There was an attempt to replace “respect” in the seventh principle with the word “reverence.” For various reasons it failed by the slimmest of margins at a vote of the UUA General Assembly in 2009. Still, I believe the intuition this is a more profound thing going on and calling for reverence rather than respect hangs in the air, and whether enshrined in the document or not, is a sense informing how we might best investigate the matter.

I believe these two statements are the most amazing theological assertion to rise in modern Western religion. They are naturalistic, that is they do not rely upon God’s revelation. And yet they do not deny the possible hand of God in their discovery, or how these insights are planted in the human heart. One can hold this perspective and be nontheist, a classical theist, a pantheist or a panentheist.

The principles themselves leave the investigation of how they arise in other hands and instead go to their direct consequences within our lived lives.

Which is that the human person (and I believe implicit in this the whole of creation) is as it is precious. Each individual is unique and wondrous as it emerges. And this individual always and only emerges out of the web of relationships. As unique and precious as the individual is, the individual is always a part of some greater. And that greater is the whole of the cosmos united in an endless play of relationships.

And implicit in this is an understanding of the human mind.

We can discern our differences.

And we can discern our unity.

And this stance implies strongly that we can “know” in the gnostic sense of coming to a fully manifested realization that is more than the process of reasoning by itself, more than an idea bubbling in the brain. Rather we can experience the twin realities of our individuality and our connection as one thing as the very foundation of our life.

Understanding this, and coming to a direct experience of it, is what makes it a spiritual path not unlike Buddhism. Although Unitarian Universalism tends to lack Buddhism’s sense of tragic. It seems to me stylistically Unitarian Universalism is a bit more like Taoism’s naturalism, if lacking Taoism’s taste for the fantastical.

For me what brings this all together is the fourth principle which holds up “a free and responsible search for meaning.”

Here the responsibility is placed upon the heart of the individual.

And sometimes this means license to do nothing or to follow whatever bypath one wishes.

But if one feels the urge of responsibility for the whole, for suffering humanity, for the pain of the world, then the quest for meaning, that sense which gives us direction, from which all morality and all hope rises, becomes compelling. And then we have something.

I consider this the heart of liberal religion.

I believe there is a perennial quality to this insight. It can be found more or less complete in all religions, or at least those that have been around a while.

And there is something peculiar about the Unitarian Universalist enterpise that opens it to hyphens. One may be a UU Christian, a UU humanist, a UU Buddhist, and many, many more forms of Unitarian Universalist.

Personally I’m deeply interested in how all this informs my Zen Buddhism and how my Zen Buddhism informs this emergent Western expression. I see others using (not quite the right word… Engaging. Dancing.) the traditions of Christianity and Judaism in similar ways.
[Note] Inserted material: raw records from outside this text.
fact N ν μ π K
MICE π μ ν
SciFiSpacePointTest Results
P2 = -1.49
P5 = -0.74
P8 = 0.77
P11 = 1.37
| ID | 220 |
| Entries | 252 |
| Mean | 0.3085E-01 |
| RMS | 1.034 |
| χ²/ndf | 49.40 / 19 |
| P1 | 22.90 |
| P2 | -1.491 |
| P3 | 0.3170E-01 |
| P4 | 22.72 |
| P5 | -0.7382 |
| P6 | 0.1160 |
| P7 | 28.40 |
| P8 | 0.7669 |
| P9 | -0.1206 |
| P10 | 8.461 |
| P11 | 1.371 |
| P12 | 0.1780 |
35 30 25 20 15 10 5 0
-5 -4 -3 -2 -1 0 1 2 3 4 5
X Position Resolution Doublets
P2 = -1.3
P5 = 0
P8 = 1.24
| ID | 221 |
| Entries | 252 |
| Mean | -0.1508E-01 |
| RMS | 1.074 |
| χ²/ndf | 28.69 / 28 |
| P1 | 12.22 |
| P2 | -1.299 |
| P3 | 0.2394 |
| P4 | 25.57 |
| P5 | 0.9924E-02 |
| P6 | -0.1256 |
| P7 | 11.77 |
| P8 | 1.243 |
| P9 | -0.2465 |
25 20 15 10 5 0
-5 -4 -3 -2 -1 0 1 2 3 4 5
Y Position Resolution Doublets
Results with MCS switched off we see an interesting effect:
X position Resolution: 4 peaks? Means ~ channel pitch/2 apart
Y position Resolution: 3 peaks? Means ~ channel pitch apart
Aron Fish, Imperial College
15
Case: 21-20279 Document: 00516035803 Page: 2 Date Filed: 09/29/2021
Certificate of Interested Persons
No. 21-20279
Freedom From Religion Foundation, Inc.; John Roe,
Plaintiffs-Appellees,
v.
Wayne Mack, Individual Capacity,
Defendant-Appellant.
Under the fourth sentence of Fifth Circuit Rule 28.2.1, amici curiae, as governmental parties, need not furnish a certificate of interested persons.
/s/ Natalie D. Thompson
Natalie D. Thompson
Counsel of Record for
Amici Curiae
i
Again using doesn’t quite feel the right word – it is a full hearted engagement. It is a dance. The list of partners is long. Earth-centered perspectives can be enormously valuable, particularly those aspects found in Native American traditions. I can see how Hindu and Taoist spiritualities can be a part of this.

It is, yes, dangerous. Many dead-ends will appear. No doubt.

And it is a human enterprise, so abuses have and will appear.

And, it is so exciting.

Who knows what can come out of an open-hearted investigation of this matter?

Particularly if we are humble, and look to the older traditions, and seek that wisdom wherever it might appear.

Applying a fierce devotion to attention, to not turning away, to looking, looking, feeling, feeling, reflecting, and looking again.

Something precious is afoot.

And it all, I believe, can be traced back in significant part to those forty-one Pilgrims sitting in the bowels of the Mayflower and creating a compact, a contract, a covenant.